## Exercise brief:
Please rewrite the records below with "chart" swapped for "graph", changing nothing else, and leave out the pictures.

Segment Start: Material provided

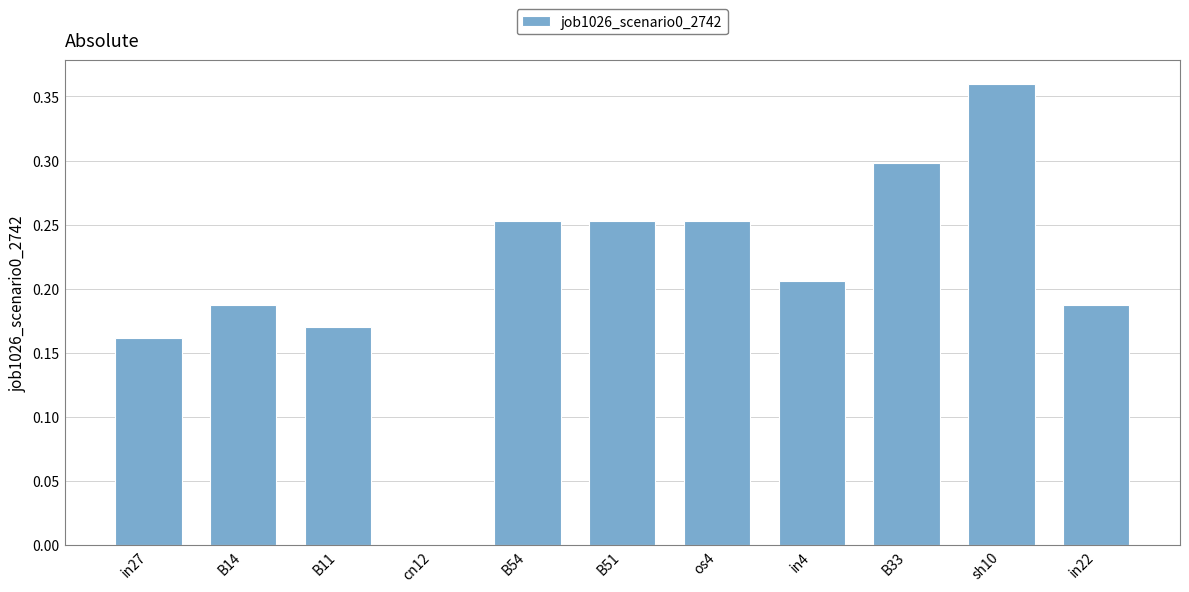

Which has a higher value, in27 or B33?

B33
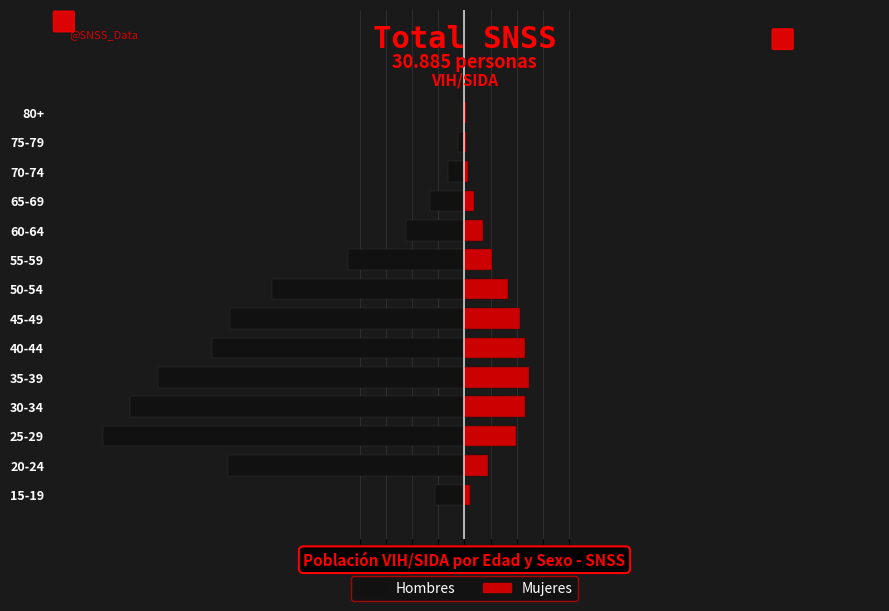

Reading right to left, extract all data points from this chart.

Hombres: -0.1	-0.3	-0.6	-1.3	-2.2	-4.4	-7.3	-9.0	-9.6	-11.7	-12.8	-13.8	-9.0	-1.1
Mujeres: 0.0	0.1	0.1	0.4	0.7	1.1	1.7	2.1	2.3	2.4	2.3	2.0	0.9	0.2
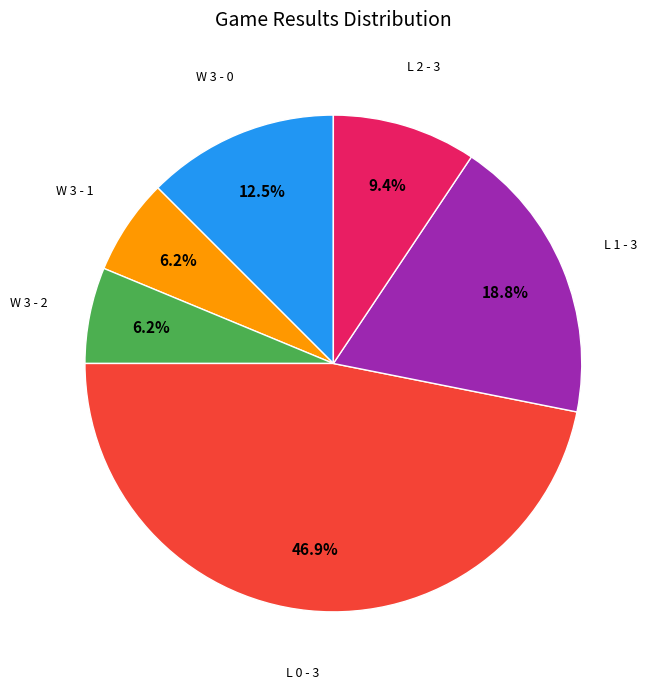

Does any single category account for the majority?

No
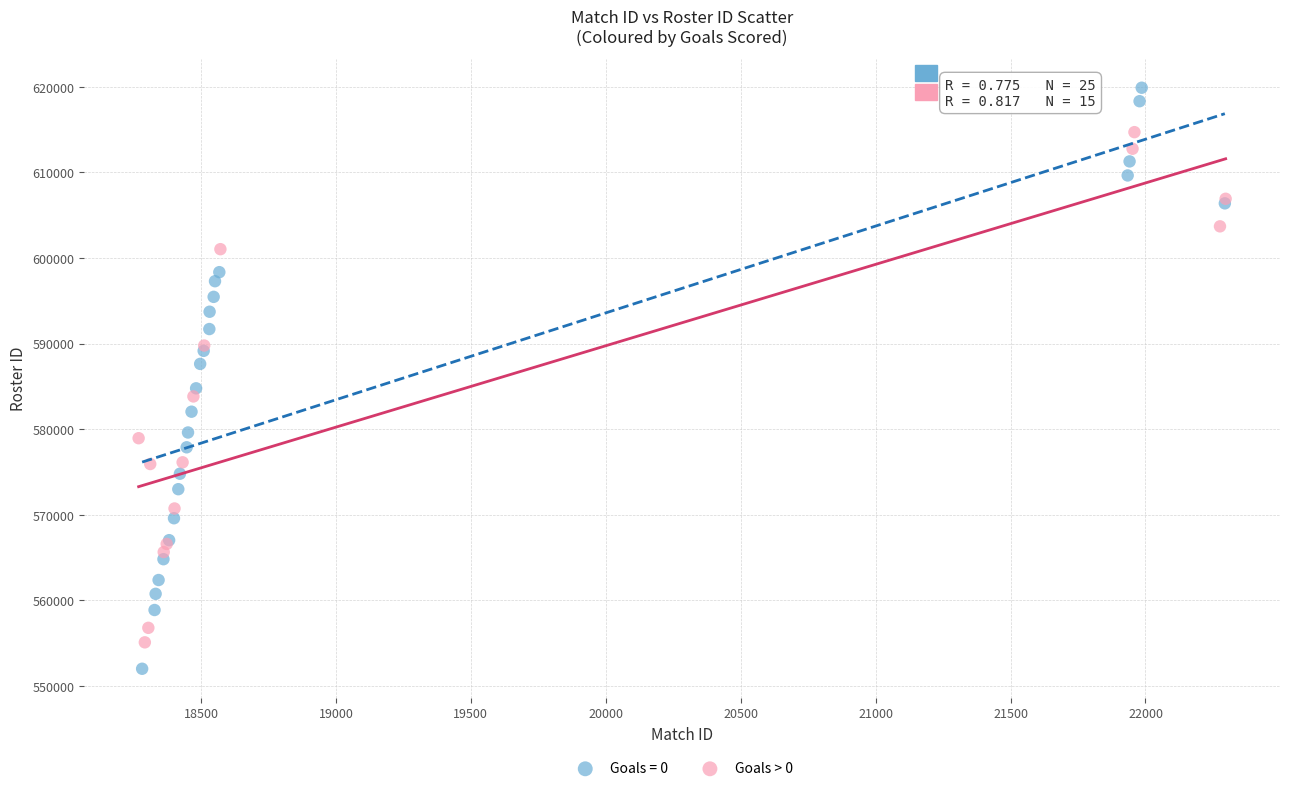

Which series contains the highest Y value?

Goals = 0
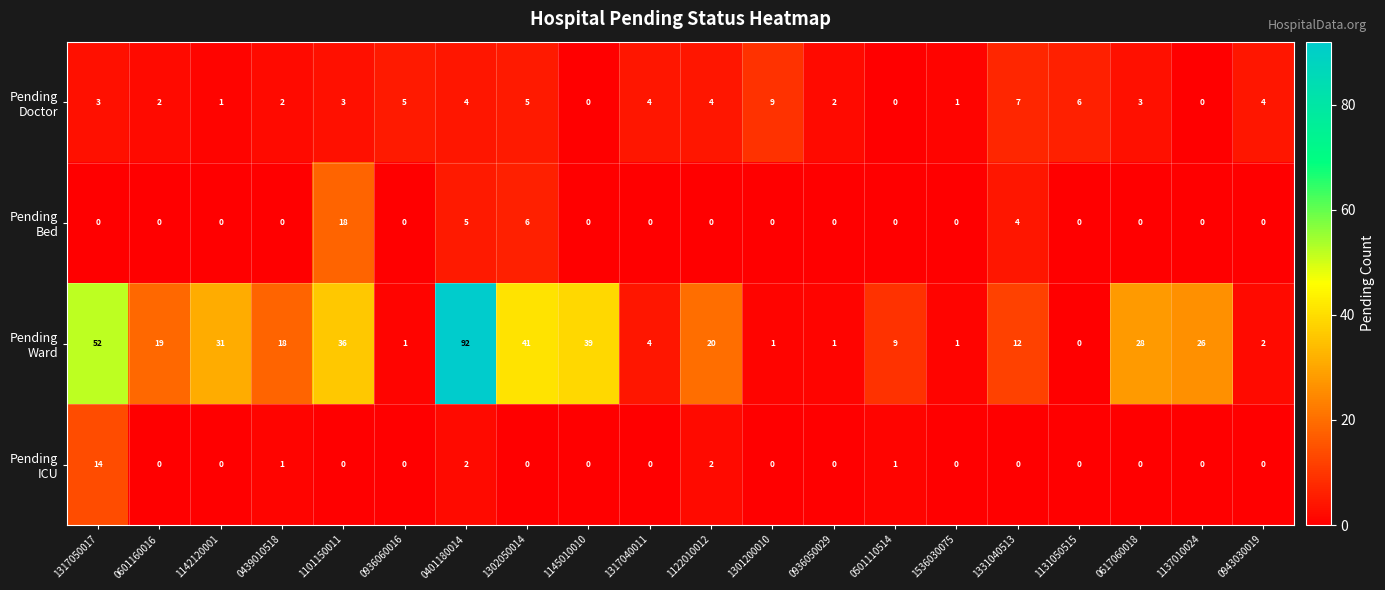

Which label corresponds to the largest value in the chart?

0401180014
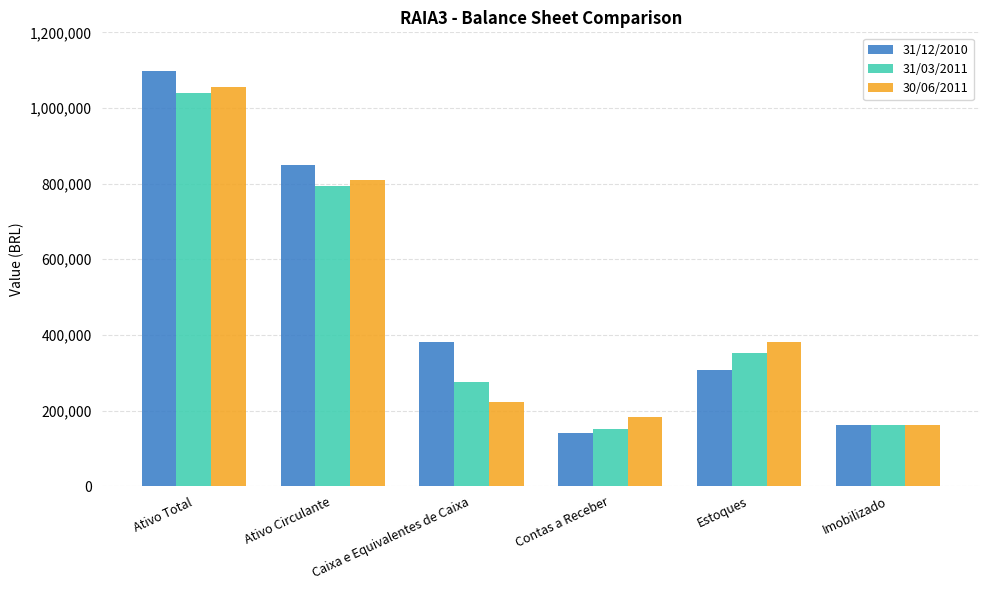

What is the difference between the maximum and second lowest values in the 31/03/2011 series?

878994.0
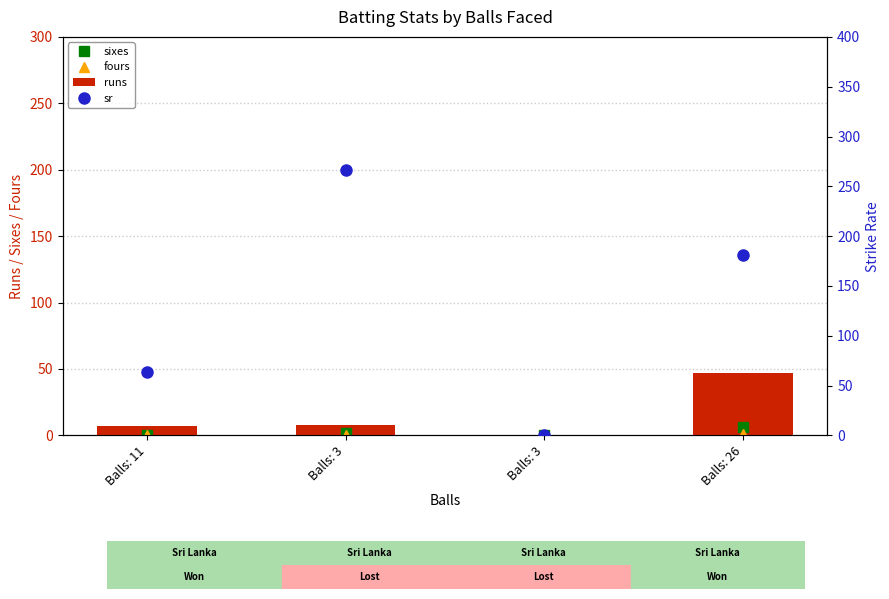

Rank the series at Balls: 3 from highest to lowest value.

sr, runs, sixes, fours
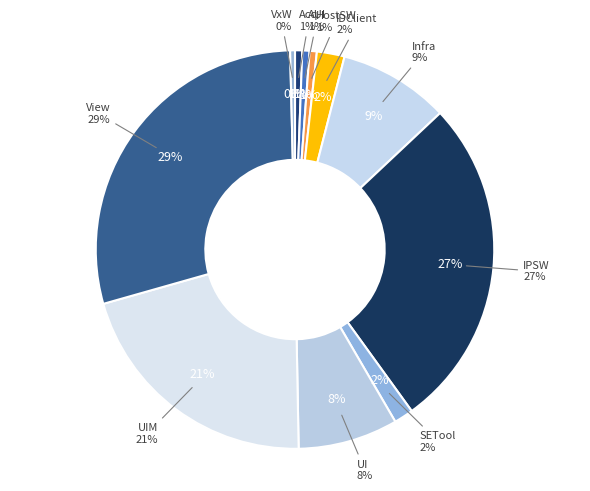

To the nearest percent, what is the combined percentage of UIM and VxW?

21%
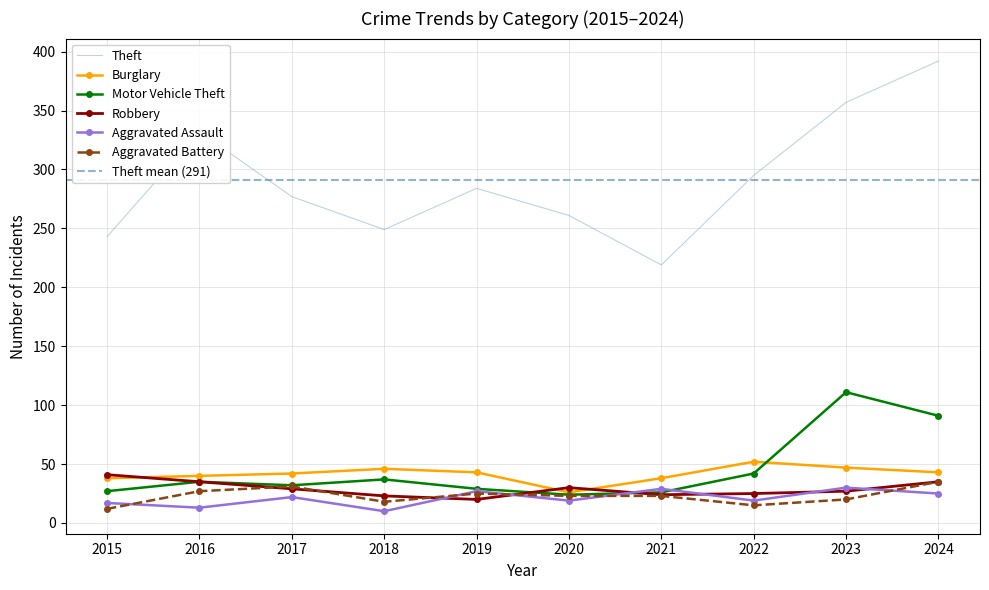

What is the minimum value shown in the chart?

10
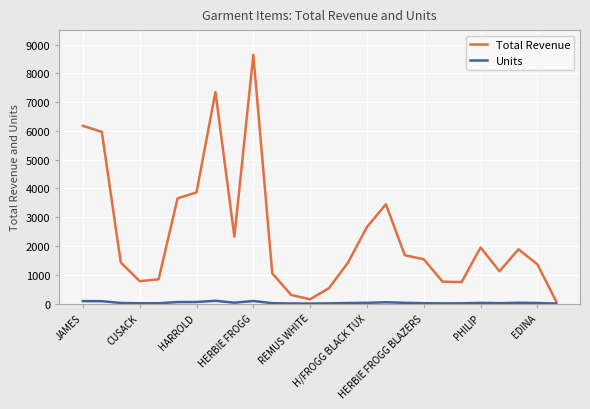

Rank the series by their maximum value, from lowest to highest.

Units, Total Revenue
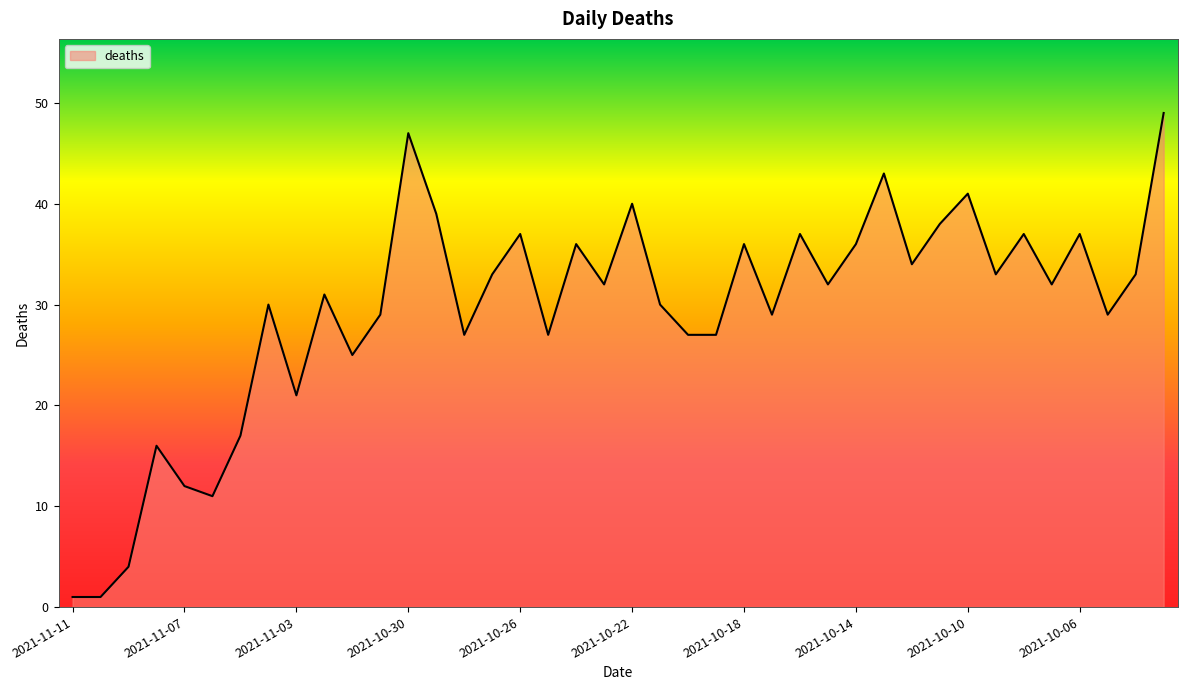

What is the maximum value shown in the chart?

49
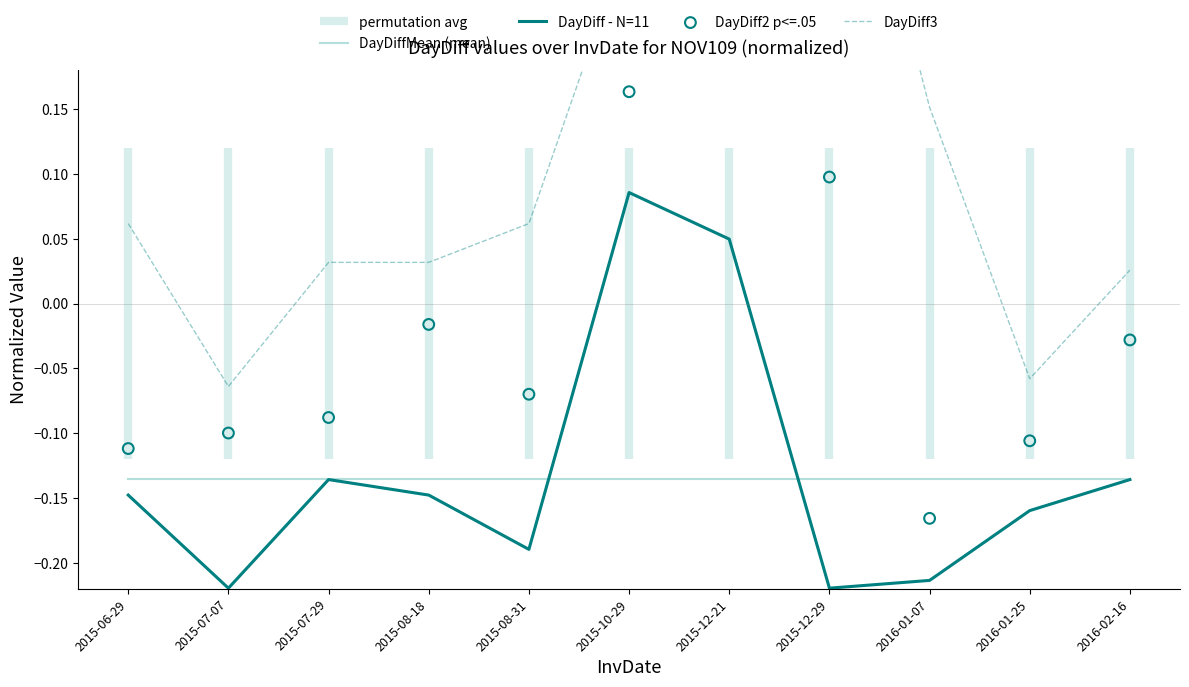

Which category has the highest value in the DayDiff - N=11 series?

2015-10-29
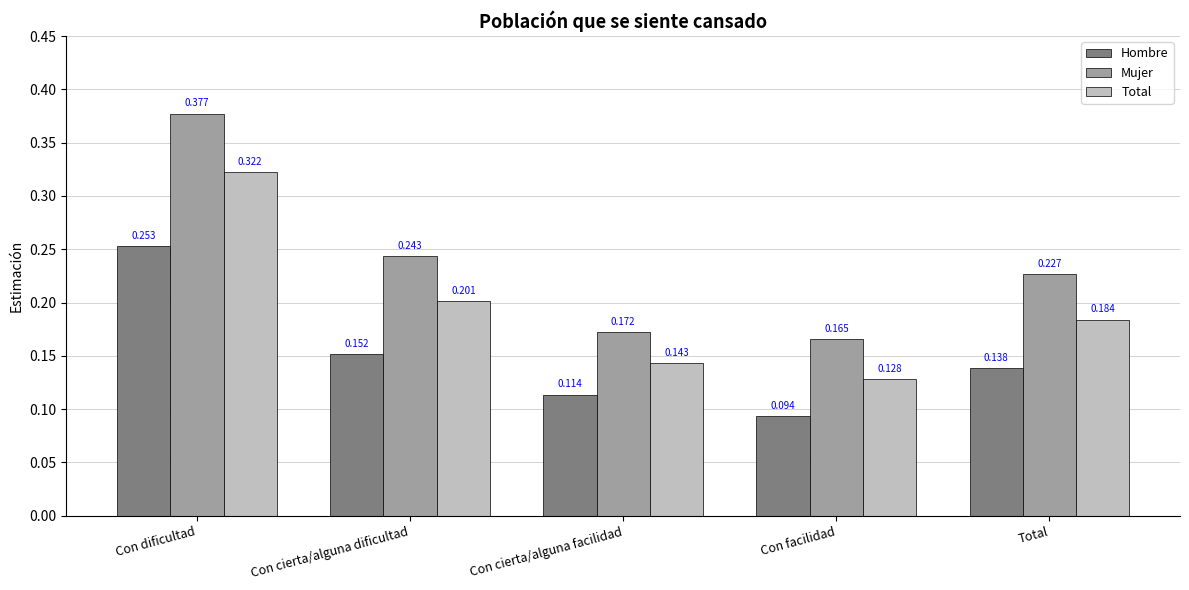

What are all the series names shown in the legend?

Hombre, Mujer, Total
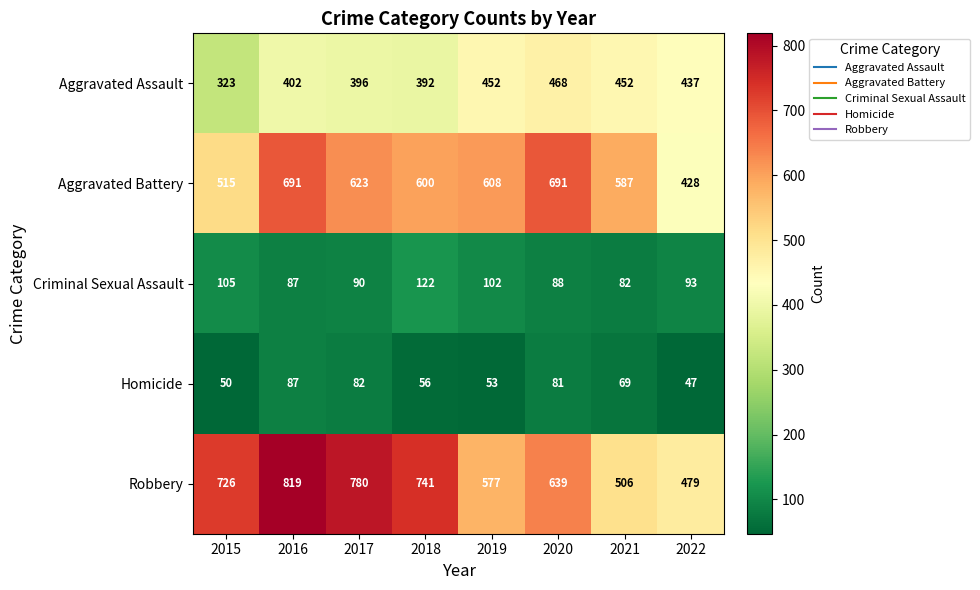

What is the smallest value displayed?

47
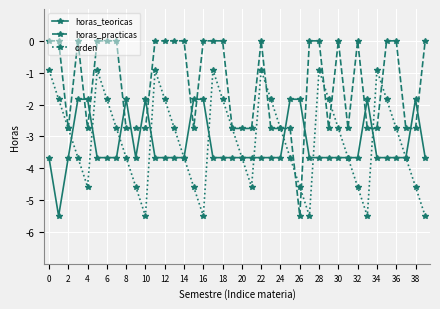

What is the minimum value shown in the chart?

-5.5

Segment End: Material provided

## Response for this exercise:
Which has a higher value, in27 or B33?

B33

Reading right to left, extract all data points from this graph.

Hombres: -0.1	-0.3	-0.6	-1.3	-2.2	-4.4	-7.3	-9.0	-9.6	-11.7	-12.8	-13.8	-9.0	-1.1
Mujeres: 0.0	0.1	0.1	0.4	0.7	1.1	1.7	2.1	2.3	2.4	2.3	2.0	0.9	0.2

Does any single category account for the majority?

No

Which series contains the highest Y value?

Goals = 0

Which label corresponds to the largest value in the graph?

0401180014

What is the difference between the maximum and second lowest values in the 31/03/2011 series?

878994.0

Rank the series at Balls: 3 from highest to lowest value.

sr, runs, sixes, fours

To the nearest percent, what is the combined percentage of UIM and VxW?

21%

What is the minimum value shown in the graph?

10

Rank the series by their maximum value, from lowest to highest.

Units, Total Revenue

What is the maximum value shown in the graph?

49

Which category has the highest value in the DayDiff - N=11 series?

2015-10-29

What are all the series names shown in the legend?

Hombre, Mujer, Total

What is the smallest value displayed?

47

What is the minimum value shown in the graph?

-5.5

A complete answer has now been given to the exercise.